A torcida única surgiu como ação emergencial para casos extremos. Só que o que deveria ser pontual, virou regra, e a Bahia não é honrosa exceção.
[A adoção da torcida única sempre foi pontual – e necessária – mundo afora. Vinha para interromper a escalada da violência, e serviu positivamente a este propósito. Mas ao contrário do Brasil, buscou-se maneiras de lidar com as causas dos problemas, sendo posteriormente abandonadas pela falta de necessidade.]
Numa sociedade que se enclausura em bolhas de afinidades, e vai escalando radicalismos na convivência social, a torcida única é um desserviço. Estamos desaprendendo a aceitar, interagir e conviver com o oposto. A mensagem que fica é a de que o torcedor adversário não deve estar no mesmo espaço que eu, é elemento a ser eliminado.
Quando o castigo e a exclusão são desejados, chega-se ao limite da recuperação do controle sobre si a partir da diminuição do outro. E, com isso, a violência se espalha, muito além dos limites do estádio de futebol.
[Um dos fatores que leva à escalada do justiçamento é a impunidade. Além disso, num ambiente em que direitos fundamentais são constantemente atacados, a violência como mecanismo de interação é natural. E o castigo se manifesta de diversas maneiras. Desde o jogador penalizado por comemorar um gol com a sua torcida até uma parte da torcida do Bahia que diz que a torcida única é o caminho “porque o Barradão não oferece condições”, numa espécie de castigo como justificativa ao isolamento.]
Apesar das comprovações de que a torcida única, no longo prazo, tende a ser contraproducente, MPs e Secretarias de Segurança Pública tomaram para si a medida como argumento exclusivamente moral. É o caminho fácil, nem precisa pensar muito.
Mas ao abdicar de prestar serviços dentro da finalidade que lhes compete, os órgãos assinam, vejam bem, um atestado quase formal de incapacidade.
Temos, pois, o encontro da incivilidade com a preguiça e a incompetência. Torcida única é a irracionalidade e a irresponsabilidade levadas às últimas consequências, para satisfação de ególatras que se escondem nas dificuldades para não escancarar o vazio de suas capacidades.
Lembremos Nietzsche: o castigo foi feito para melhorar aquele que o aplica.

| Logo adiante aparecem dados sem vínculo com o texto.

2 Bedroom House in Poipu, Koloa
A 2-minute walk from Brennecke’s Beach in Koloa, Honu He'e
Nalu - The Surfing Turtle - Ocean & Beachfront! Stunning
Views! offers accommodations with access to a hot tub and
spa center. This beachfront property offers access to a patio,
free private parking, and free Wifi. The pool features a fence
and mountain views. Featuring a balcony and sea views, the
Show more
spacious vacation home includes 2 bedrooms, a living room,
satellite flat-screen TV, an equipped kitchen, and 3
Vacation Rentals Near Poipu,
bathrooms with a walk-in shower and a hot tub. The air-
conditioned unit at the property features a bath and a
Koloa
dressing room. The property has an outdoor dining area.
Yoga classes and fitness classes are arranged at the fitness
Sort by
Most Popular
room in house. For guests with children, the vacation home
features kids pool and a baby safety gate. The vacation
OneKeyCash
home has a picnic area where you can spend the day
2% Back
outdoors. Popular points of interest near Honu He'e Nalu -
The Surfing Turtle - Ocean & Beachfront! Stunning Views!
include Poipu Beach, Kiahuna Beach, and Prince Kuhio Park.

Como disse Einstein, é lastimável a condição dos homens que têm de ser domados pelo medo do castigo.
A torcida única é uma aberração que deturpa o que é a essência do futebol. Um jogo sem torcida oposta se despe de alma e se veste de ignorância. Deixa de ser espetáculo para se tornar abuso de autoridade. Seu fim é necessário. Não que seja simples ou fácil. Mas qualquer conversa minimamente bem-intencionada deve convergir à sua extinção.